> [WHAT THE TASK ASKS] Retype every line of the entries below without changing a single character.

──────── SUPPLIED ENTRIES ────────

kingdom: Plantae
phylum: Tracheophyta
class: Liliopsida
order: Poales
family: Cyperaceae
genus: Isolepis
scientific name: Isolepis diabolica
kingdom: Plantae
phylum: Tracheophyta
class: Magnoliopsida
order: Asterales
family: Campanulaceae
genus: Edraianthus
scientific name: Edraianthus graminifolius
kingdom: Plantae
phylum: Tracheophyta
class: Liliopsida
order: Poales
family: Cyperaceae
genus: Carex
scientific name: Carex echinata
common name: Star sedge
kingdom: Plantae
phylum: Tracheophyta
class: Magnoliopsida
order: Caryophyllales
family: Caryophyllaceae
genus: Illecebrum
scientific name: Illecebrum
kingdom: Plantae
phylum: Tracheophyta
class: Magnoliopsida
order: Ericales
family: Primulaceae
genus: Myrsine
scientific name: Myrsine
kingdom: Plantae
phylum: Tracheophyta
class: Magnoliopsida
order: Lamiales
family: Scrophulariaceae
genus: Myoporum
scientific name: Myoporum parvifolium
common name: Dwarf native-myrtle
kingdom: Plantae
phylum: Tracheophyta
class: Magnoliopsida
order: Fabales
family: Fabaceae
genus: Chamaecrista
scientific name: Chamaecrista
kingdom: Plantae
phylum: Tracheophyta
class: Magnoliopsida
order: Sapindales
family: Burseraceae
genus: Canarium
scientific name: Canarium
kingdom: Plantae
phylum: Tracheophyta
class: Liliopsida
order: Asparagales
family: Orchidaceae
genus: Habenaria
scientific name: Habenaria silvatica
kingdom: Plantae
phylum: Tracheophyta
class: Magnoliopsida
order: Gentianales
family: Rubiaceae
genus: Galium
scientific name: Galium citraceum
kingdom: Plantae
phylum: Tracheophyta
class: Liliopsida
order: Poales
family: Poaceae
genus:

────────

> [EXPECTED OUTPUT]
kingdom: Plantae
phylum: Tracheophyta
class: Liliopsida
order: Poales
family: Cyperaceae
genus: Isolepis
scientific name: Isolepis diabolica
kingdom: Plantae
phylum: Tracheophyta
class: Magnoliopsida
order: Asterales
family: Campanulaceae
genus: Edraianthus
scientific name: Edraianthus graminifolius
kingdom: Plantae
phylum: Tracheophyta
class: Liliopsida
order: Poales
family: Cyperaceae
genus: Carex
scientific name: Carex echinata
common name: Star sedge
kingdom: Plantae
phylum: Tracheophyta
class: Magnoliopsida
order: Caryophyllales
family: Caryophyllaceae
genus: Illecebrum
scientific name: Illecebrum
kingdom: Plantae
phylum: Tracheophyta
class: Magnoliopsida
order: Ericales
family: Primulaceae
genus: Myrsine
scientific name: Myrsine
kingdom: Plantae
phylum: Tracheophyta
class: Magnoliopsida
order: Lamiales
family: Scrophulariaceae
genus: Myoporum
scientific name: Myoporum parvifolium
common name: Dwarf native-myrtle
kingdom: Plantae
phylum: Tracheophyta
class: Magnoliopsida
order: Fabales
family: Fabaceae
genus: Chamaecrista
scientific name: Chamaecrista
kingdom: Plantae
phylum: Tracheophyta
class: Magnoliopsida
order: Sapindales
family: Burseraceae
genus: Canarium
scientific name: Canarium
kingdom: Plantae
phylum: Tracheophyta
class: Liliopsida
order: Asparagales
family: Orchidaceae
genus: Habenaria
scientific name: Habenaria silvatica
kingdom: Plantae
phylum: Tracheophyta
class: Magnoliopsida
order: Gentianales
family: Rubiaceae
genus: Galium
scientific name: Galium citraceum
kingdom: Plantae
phylum: Tracheophyta
class: Liliopsida
order: Poales
family: Poaceae
genus:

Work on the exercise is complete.